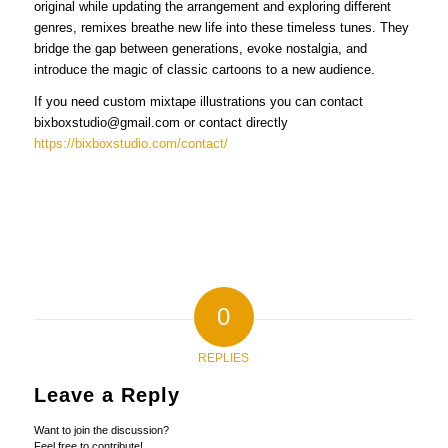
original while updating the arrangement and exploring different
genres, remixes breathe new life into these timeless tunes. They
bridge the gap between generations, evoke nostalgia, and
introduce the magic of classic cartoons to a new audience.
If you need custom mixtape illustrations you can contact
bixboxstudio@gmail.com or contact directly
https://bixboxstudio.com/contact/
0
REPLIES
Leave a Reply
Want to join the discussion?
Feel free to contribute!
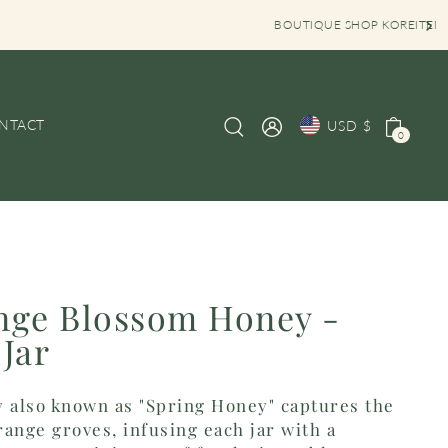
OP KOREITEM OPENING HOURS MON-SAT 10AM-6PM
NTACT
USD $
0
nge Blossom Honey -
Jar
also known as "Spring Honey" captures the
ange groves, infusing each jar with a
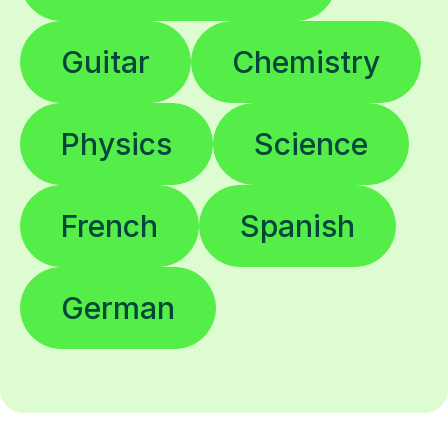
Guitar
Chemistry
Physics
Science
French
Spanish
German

• • • •

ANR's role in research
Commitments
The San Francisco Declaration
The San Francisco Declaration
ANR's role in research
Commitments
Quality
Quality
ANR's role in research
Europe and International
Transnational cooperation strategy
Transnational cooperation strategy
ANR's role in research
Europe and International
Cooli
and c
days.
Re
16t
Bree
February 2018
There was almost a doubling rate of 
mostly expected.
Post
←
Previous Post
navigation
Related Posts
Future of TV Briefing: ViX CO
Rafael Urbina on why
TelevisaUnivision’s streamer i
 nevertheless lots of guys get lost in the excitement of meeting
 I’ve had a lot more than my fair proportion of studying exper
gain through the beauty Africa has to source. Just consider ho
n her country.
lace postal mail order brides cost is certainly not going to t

• • • •

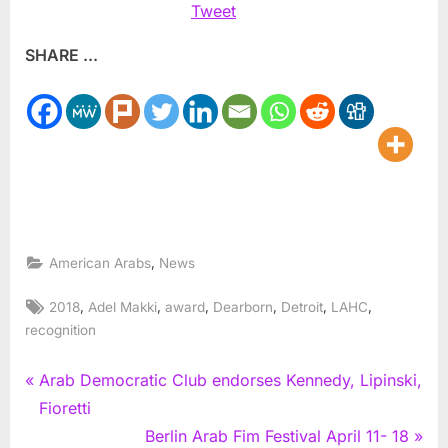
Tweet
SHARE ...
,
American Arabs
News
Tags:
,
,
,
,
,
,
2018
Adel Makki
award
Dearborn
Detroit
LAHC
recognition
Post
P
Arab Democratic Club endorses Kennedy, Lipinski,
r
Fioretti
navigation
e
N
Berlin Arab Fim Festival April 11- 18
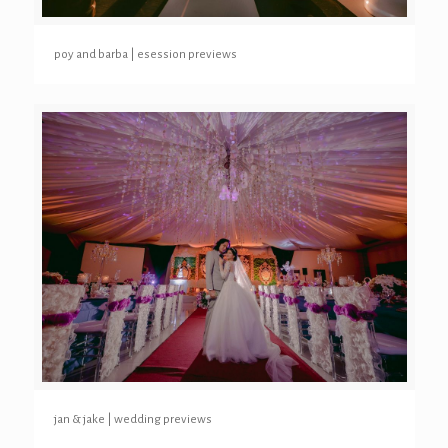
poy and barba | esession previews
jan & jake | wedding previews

• • • •

### [What is needed]
Can you reproduce the lines of the data between the line holding "original while updating" and the line holding "If you need", inclusive?

### [Output of the exercise]
original while updating the arrangement and exploring different
genres, remixes breathe new life into these timeless tunes. They
bridge the gap between generations, evoke nostalgia, and
introduce the magic of classic cartoons to a new audience.
If you need custom mixtape illustrations you can contact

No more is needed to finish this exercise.